Reading text START

- Born: Janet Atlantis Marshall February 4, 1913 Chicago, Illinois
- Died: June 9, 2009 (aged 96) Warrenton, Oregon
- Education: Bryn Mawr College Yale University
- Occupations: Novelist; playwright; social activist; biographer; professor; journalist; politician;
- Spouse(s): Philip Stevenson Benson Rotstein
- Children: Joseph Stevenson, Edward Stevenson
- Writing career
- Pen name: Janet Marshall, Janet Lewis, Clare Thorne, Allison Thorne, Jane(t) Holmes, Jane Marsh

= Janet Stevenson =

American writer and social activist (1913–2009)

Janet Marshall Stevenson (February 4, 1913 – June 9, 2009) was an American writer, teacher and social activist who wrote in the areas of civil rights, the women's movement, the peace movement, the environment and the arts. She published works in multiple fiction and nonfiction genres, and was recipient of several awards. She co-authored the successful 1943 Broadway play, Counterattack, which was adapted for the screen. She wrote a biography of California Attorney General Robert W. Kenny, who had defended the Hollywood Ten before the House Un-American Activities Committee. She and her husband Philip Stevenson were placed on the Hollywood blacklist for their political beliefs and associations. She spent the latter decades of her life in Oregon where she became active in local politics.

==Early life and education==
Janet Atlantis Marshall was born on February 4, 1913, in Chicago, Illinois, to John Carter, an investment banker, and Atlantis Octavia (née McClendon) Marshall.

Janet graduated from Bryn Mawr College in 1933 and received an MFA in theater arts from Yale University in 1937. She married playwright and screenwriter Philip Edward Stevenson in New York City in 1939. They met while working for a summer stock theatre in Surry, Maine.

==Career==
The Stevensons collaborated on several plays, including Declaration and Counterattack. The latter, based on the Soviet play Pobyeda by Ilya Vershinin and Mikhail Ruderman, ran on Broadway from February to April 1943. It was then turned into a 1945 motion picture of the same name, for which she received a writing co-credit.

Besides writing for stage and screen, Stevenson also lectured in drama at the University of Southern California from 1951 to 1953, but was fired for her alleged ties to the Communist Party. As a result of the blacklist, she struggled to find work. She wrote under the pseudonym Janice Stevens on The Man from Cairo (1953), and was an uncredited co-writer of The Law vs. Billy the Kid (1954).

Stevenson was assistant professor of English at Grambling College in Louisiana from 1966 to 1967, and was a lecturer at Portland State University in 1968. She served as cultural arts editor of the Chicago Weekly while temporarily living in Chicago in the 1970s. She published articles in American Heritage and the Atlantic Monthly among other magazines. Her literary agent was Barthold Fles, who handled many notable 20th century artists.

==Later life in Oregon==
Janet and Philip Stevenson divorced in 1964, and Philip died while traveling in the Soviet Union in 1965. That same year, Janet moved to Astoria, Oregon. She soon settled in Clatsop County, Oregon and made it her home until her death in 2009. She resided at various times in Walluski, Hammond and Warrenton, and served two terms as the mayor of Hammond, beginning in 1986. She also was president of the Oregon Women's Political Caucus for many years and helped found the North Coast chapter of the organization.

Reading text END
Source information START

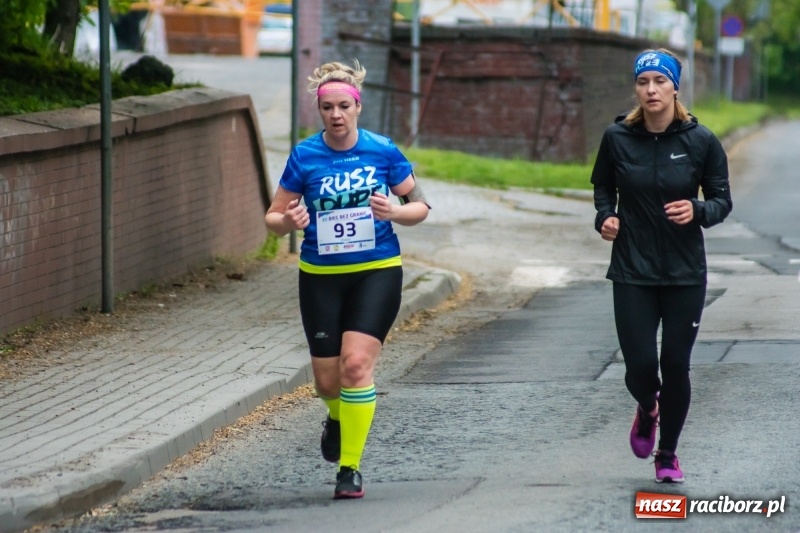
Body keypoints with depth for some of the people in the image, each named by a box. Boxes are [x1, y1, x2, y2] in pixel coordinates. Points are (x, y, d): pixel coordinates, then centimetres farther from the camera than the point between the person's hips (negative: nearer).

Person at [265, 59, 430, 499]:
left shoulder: (383, 151, -4)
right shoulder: (304, 157, -3)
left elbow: (420, 206, 4)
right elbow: (273, 218, 3)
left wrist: (394, 212, -17)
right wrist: (289, 221, -20)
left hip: (377, 272, -2)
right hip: (320, 277, 2)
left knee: (356, 363, -18)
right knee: (327, 380, 4)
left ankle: (350, 467, -7)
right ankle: (338, 417, 43)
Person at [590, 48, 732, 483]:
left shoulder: (700, 141, -6)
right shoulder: (617, 138, -3)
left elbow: (722, 200, 2)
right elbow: (603, 187, 13)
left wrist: (698, 211, -19)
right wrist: (605, 216, -6)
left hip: (685, 273, 0)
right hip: (632, 272, 0)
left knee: (675, 366, 2)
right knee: (639, 365, -5)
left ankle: (667, 455, 22)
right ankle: (647, 410, 32)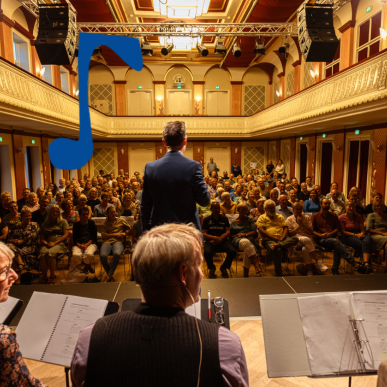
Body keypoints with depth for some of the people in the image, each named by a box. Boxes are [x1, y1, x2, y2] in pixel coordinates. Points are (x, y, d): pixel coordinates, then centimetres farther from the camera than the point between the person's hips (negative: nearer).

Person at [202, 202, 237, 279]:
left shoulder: (224, 218, 16)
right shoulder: (207, 220, 11)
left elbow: (228, 232, 6)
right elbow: (204, 234, 2)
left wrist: (219, 239, -12)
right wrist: (214, 237, -17)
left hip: (223, 240, 2)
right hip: (210, 241, -2)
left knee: (233, 251, -28)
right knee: (207, 252, -34)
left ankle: (224, 268, 5)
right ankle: (211, 268, 2)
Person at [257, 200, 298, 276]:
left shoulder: (280, 217, 26)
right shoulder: (262, 218, 11)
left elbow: (286, 228, 15)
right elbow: (261, 231, -3)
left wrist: (282, 238, -7)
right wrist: (275, 238, -12)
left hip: (282, 240, 5)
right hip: (268, 240, -4)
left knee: (295, 239, -24)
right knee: (277, 250, -36)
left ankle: (278, 245, -43)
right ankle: (278, 274, -24)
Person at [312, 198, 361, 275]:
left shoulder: (333, 215, 23)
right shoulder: (315, 216, 12)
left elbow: (338, 228, 16)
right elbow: (312, 230, 6)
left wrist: (330, 233, -4)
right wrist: (320, 235, -12)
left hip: (332, 237, 3)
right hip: (321, 239, -3)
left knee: (337, 247, -33)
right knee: (336, 242, -35)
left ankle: (335, 269, -25)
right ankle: (351, 261, -38)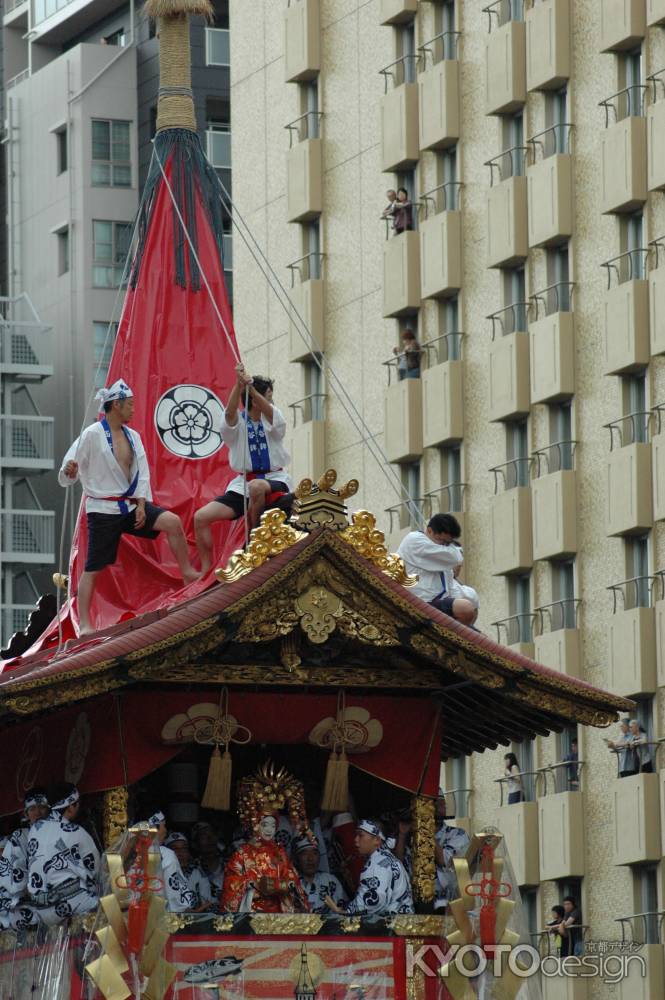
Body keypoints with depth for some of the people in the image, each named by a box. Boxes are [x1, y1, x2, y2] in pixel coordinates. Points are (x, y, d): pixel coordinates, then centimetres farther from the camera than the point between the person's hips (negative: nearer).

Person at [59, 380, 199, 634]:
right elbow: (68, 476, -9)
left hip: (130, 505, 6)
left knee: (172, 522, -12)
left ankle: (188, 573, 1)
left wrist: (141, 504, -4)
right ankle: (84, 625, 1)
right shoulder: (92, 435, -11)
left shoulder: (132, 436, 7)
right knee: (93, 568, -4)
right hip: (102, 509, -6)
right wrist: (69, 472, -32)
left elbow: (142, 472, 7)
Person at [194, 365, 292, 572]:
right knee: (201, 517, -12)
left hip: (275, 480, -2)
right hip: (242, 484, 2)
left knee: (256, 487, -39)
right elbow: (230, 412, -22)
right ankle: (206, 569, 3)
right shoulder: (237, 423, 1)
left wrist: (251, 388, -40)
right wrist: (239, 385, -39)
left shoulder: (272, 419, 2)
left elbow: (268, 410, -22)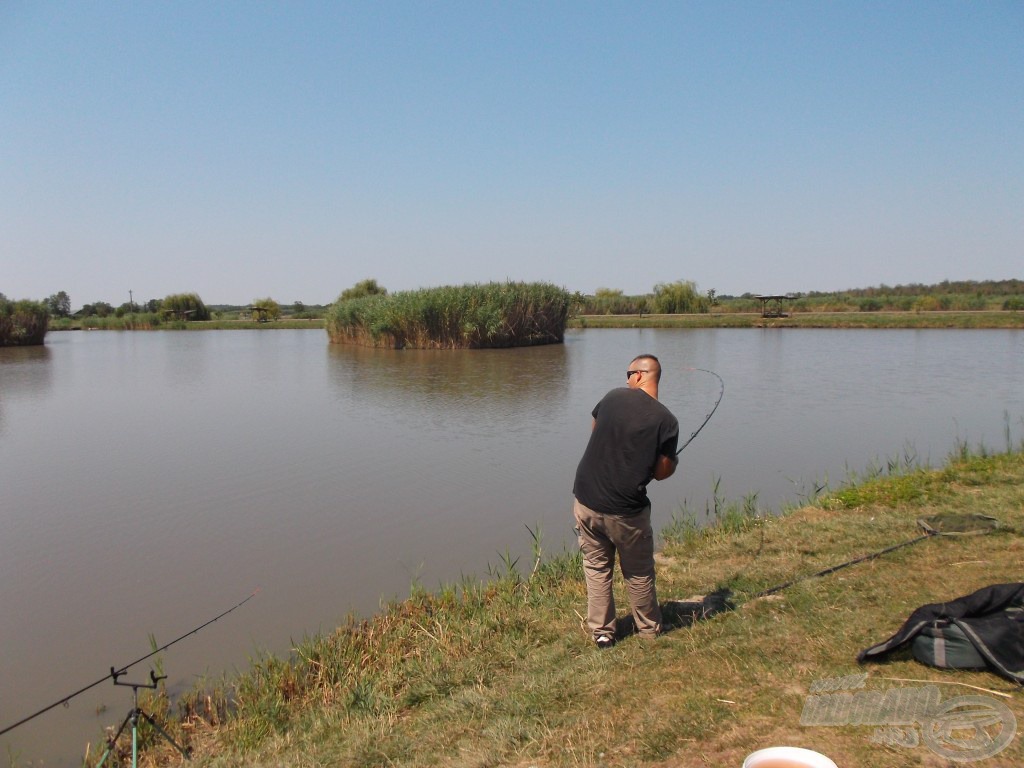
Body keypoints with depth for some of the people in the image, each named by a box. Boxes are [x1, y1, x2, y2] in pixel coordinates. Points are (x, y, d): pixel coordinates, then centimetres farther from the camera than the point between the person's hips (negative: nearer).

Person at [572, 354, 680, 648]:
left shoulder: (613, 397, 0)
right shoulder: (666, 421, -9)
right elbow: (661, 472, -7)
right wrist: (673, 462, 15)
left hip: (585, 501, 2)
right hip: (626, 511, -2)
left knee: (596, 569, 16)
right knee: (639, 573, 17)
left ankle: (601, 632, 23)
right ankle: (649, 629, 32)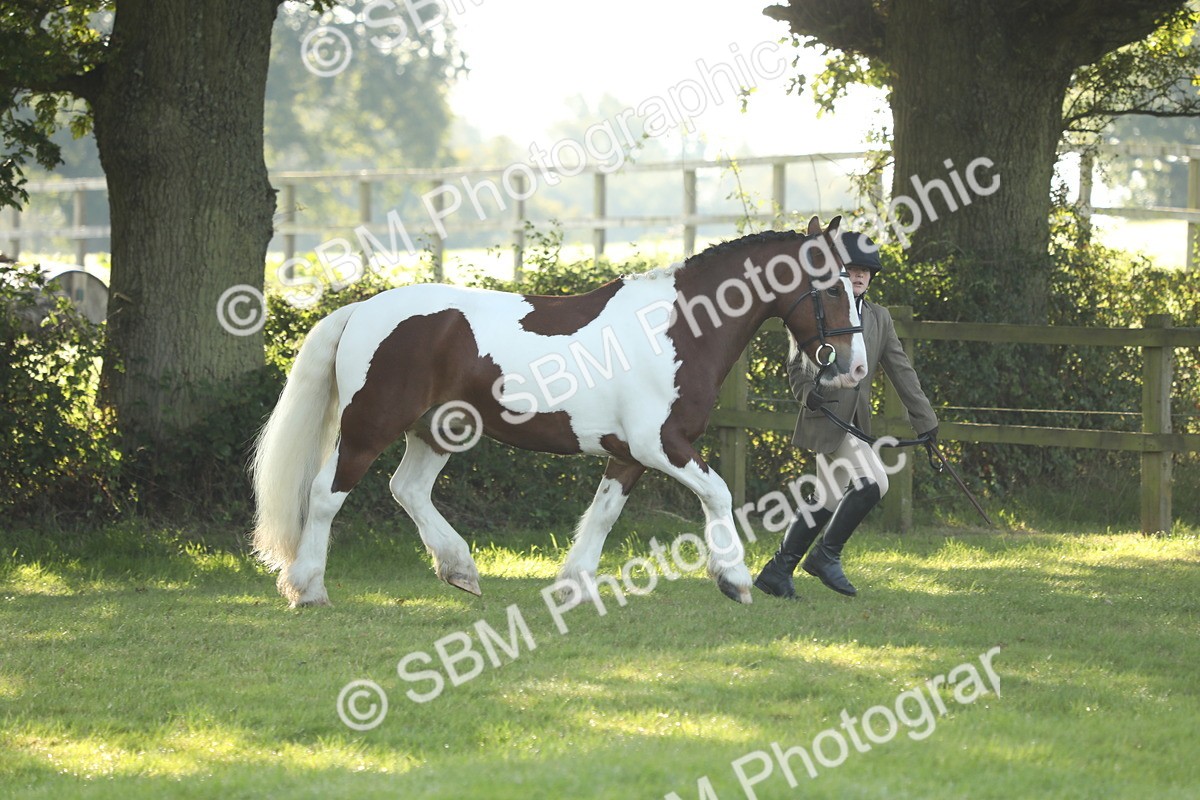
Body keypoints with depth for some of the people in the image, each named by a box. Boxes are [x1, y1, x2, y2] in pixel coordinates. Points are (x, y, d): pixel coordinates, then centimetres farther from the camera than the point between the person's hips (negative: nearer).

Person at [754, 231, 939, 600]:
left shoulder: (879, 318, 15)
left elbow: (901, 370, 14)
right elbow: (797, 365, -2)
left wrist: (925, 420, 11)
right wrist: (807, 392, -23)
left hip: (856, 418, 8)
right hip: (826, 416, -8)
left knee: (828, 501, 10)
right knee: (873, 481, -20)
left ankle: (776, 572, 18)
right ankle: (827, 555, -7)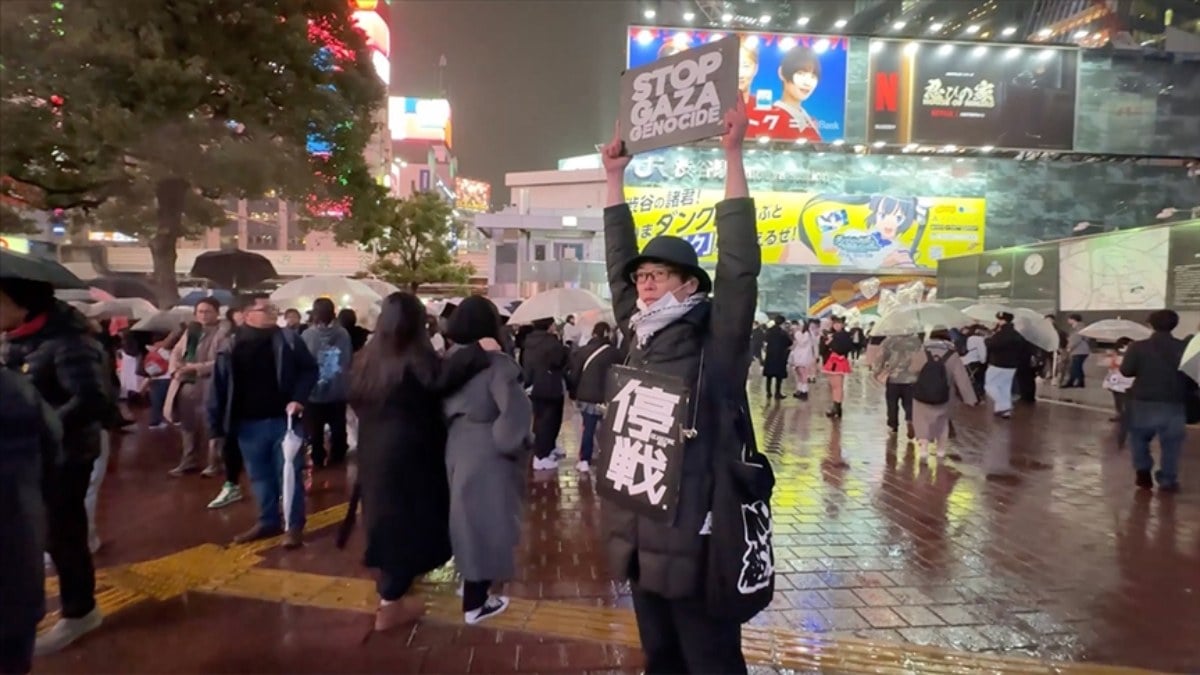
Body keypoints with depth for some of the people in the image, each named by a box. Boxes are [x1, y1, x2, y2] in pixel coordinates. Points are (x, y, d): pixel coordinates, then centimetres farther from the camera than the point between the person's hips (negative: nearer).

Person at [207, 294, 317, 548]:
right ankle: (268, 521, 30)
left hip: (282, 419, -2)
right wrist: (217, 424, -1)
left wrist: (298, 398, -15)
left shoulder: (288, 340, -3)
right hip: (249, 423, 3)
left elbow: (309, 369, -2)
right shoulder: (231, 347, 0)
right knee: (259, 476, 15)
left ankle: (294, 525, 12)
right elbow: (220, 388, 1)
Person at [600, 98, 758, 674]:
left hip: (693, 533, -6)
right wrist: (614, 177, 13)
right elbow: (617, 263, 13)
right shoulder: (638, 333, 7)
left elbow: (740, 264, -17)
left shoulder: (717, 340, -9)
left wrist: (732, 156, -16)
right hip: (640, 531, 6)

Source information END

▶ [Your objective]: Pick up the Janet Stevenson biography after its last sentence and continue it. The data is separate material and is not connected to the Janet Stevenson biography.

▶ [Answer box]:
In 1965, Stevenson married Benson Rotstein. In 1970, his contract was not renewed by the Astoria School Board because of his involvement in the peace movement and his use of controversial materials in his psychology classes. He appealed to the American Association of University Professors, but their decision was still pending when he died later in 1970 in a boating accident on the Columbia River Bar.

In her remaining years, Stevenson wrote in a variety of genres: journalistic pieces, travel, novels, history and biography for young adults, and a full-length political biography of Robert Kenny. Her last published book, The Slope, is based on episodes from the life of Bethenia Angelina Owens-Adair, the first woman doctor in Oregon. Stevenson sought to "rescue Bethenia from obscurity". The Slope was cited in Portland State University's "Walk of the Heroines" celebration.

Stevenson died in Warrenton on June 6, 2009. Her obituary described her as "a lifelong campaigner for human rights, social justice and peace and a staunch advocate of equal rights for women."

Stevenson's papers included the manuscript for a book, The Last Town in Oregon, about her years as mayor of Hammond. It was not to be published until after her death.

==Awards and honors==
In 1938, Janet Stevenson won a John Golden Fellowship in playwriting; her fellow recipient that year was Tennessee Williams. She won the National Arts of the Theatre Award for "Weep No More" in 1953. She received the C.E.S. Wood Distinguished Writer Award from the Oregon Book Awards in 1990. In 1994, she was honored as an Oregon Woman of Achievement. In 2005, the Oregon Cultural Heritage Commission added Stevenson's novel Departure to its list of "100 books from the years 1800 to 2000 that exemplify the best of Oregon’s rich literary heritage." This was part of an exhibition celebrating the centennial of the Oregon State Library. Her name is included in Portland State University's Walk of the Heroines.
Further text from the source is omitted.